Are we going to meet a situation where we have collectively learned the right lessons or one where we have quickly forgotten like we did with the 1918 flu? A useful blog from Oxford University’s Practical Ethics group discusses this question. Ethicist, Anders Sandberg, notes that ‘The availability heuristic makes humans unwilling to consider events that have never occurred before to them or in remembered history.
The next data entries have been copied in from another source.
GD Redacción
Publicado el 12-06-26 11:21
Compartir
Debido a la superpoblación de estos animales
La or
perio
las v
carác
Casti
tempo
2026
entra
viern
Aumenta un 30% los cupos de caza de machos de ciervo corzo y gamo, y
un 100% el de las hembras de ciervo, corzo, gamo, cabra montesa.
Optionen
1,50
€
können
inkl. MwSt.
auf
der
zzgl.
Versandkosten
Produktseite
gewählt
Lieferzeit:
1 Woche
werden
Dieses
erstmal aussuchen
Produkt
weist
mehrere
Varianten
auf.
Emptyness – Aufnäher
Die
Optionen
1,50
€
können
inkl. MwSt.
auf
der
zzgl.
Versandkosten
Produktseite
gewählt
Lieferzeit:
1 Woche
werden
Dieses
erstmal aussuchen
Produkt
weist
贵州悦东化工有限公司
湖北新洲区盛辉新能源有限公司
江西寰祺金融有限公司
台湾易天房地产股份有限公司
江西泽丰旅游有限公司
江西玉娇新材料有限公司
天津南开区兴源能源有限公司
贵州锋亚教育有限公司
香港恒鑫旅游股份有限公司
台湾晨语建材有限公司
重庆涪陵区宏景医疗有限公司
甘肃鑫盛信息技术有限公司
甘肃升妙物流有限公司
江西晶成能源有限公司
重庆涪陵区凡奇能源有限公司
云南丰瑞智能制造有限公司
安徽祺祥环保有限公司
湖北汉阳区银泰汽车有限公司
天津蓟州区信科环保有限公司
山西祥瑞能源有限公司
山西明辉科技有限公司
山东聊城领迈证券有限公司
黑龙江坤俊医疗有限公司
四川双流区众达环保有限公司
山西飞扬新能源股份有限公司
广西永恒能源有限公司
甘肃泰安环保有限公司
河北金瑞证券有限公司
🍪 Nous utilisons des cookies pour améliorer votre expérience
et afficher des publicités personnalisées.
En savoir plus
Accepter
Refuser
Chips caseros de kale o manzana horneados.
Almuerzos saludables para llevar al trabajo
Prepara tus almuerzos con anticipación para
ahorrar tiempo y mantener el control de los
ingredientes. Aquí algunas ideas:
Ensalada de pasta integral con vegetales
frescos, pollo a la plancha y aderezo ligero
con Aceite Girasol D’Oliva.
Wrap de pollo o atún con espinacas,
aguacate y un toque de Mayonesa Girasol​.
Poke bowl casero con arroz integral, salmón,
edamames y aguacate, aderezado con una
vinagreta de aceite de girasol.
This is a serious problem for mitigating big, unprecedented risks since before they happen few care about them (and afterwards it may be too late).’ He says it is our ‘moral duty to pre-commit to actually learn the lessons that need to be learned’ and offers suggestions on what the lessons are:
- Be clear on what ‘strategies work and do not work, whether in epidemiological strategy, social life or how to handle the experience personally.’
- Document. He says ‘Asking everybody to write a COVID journal might be cute, but the real goal must be to document the things that would otherwise be lost’. This echoes Woolf’s point about London ‘that though the nature of it must have been apparent to everyone … no one has left any adequate account of it’.
- After it has been documented the information ‘needs to be shared. Notes need to be compared, data compiled and scrutinized’
- Have people and organisations actually bringing up the lessons and not letting go until they have been learned. If policy X is robustly better than policy Y, that needs to be loudly and clearly told.
He says, ‘the COVID-19 pandemic is not the end of the world. But it certainly is a wake-up call. … Given the stakes, it matters to learn well.’
Are we going to meet a world where people no longer go to offices but work and connect with each other remotely? (We are in the process of running job interviews on Skype and a colleague remarked that this method may supplant face to face interviews). An article by Mark Eltringham, ‘The shape of things to come for the world and the workplace’ has a wide range of links and info to that point us to various perspectives on what the workplace and the world of work might look like. He finishes the blog saying, ‘we are in a new normal. If that’s the case let’s make it a better one. In particular, let’s use it as an opportunity to develop better habits and display better ethics. In particular let’s rediscover our connections with others and create better spaces to share with them.’
Looking at these three questions, I see that none of them are charting the passions that go with them. I wonder what it would take to do that? The closest we seem to be getting right now are variations on hints and tips to avoid going ‘stir crazy’ in lockdown, the difficulties of home schooling and descriptions of the roller coaster of emotions around lockdowns. All of these are useful in showing us we are not alone in this, but somehow lacking what I think Woolf was getting at it wanting to chart the passions – maybe it will take another novelist to do this effectively?
What do you think we are going to meet if we turn this corner? Will we have good maps and will we have managed to chart the passions that go with the maps? Let me know.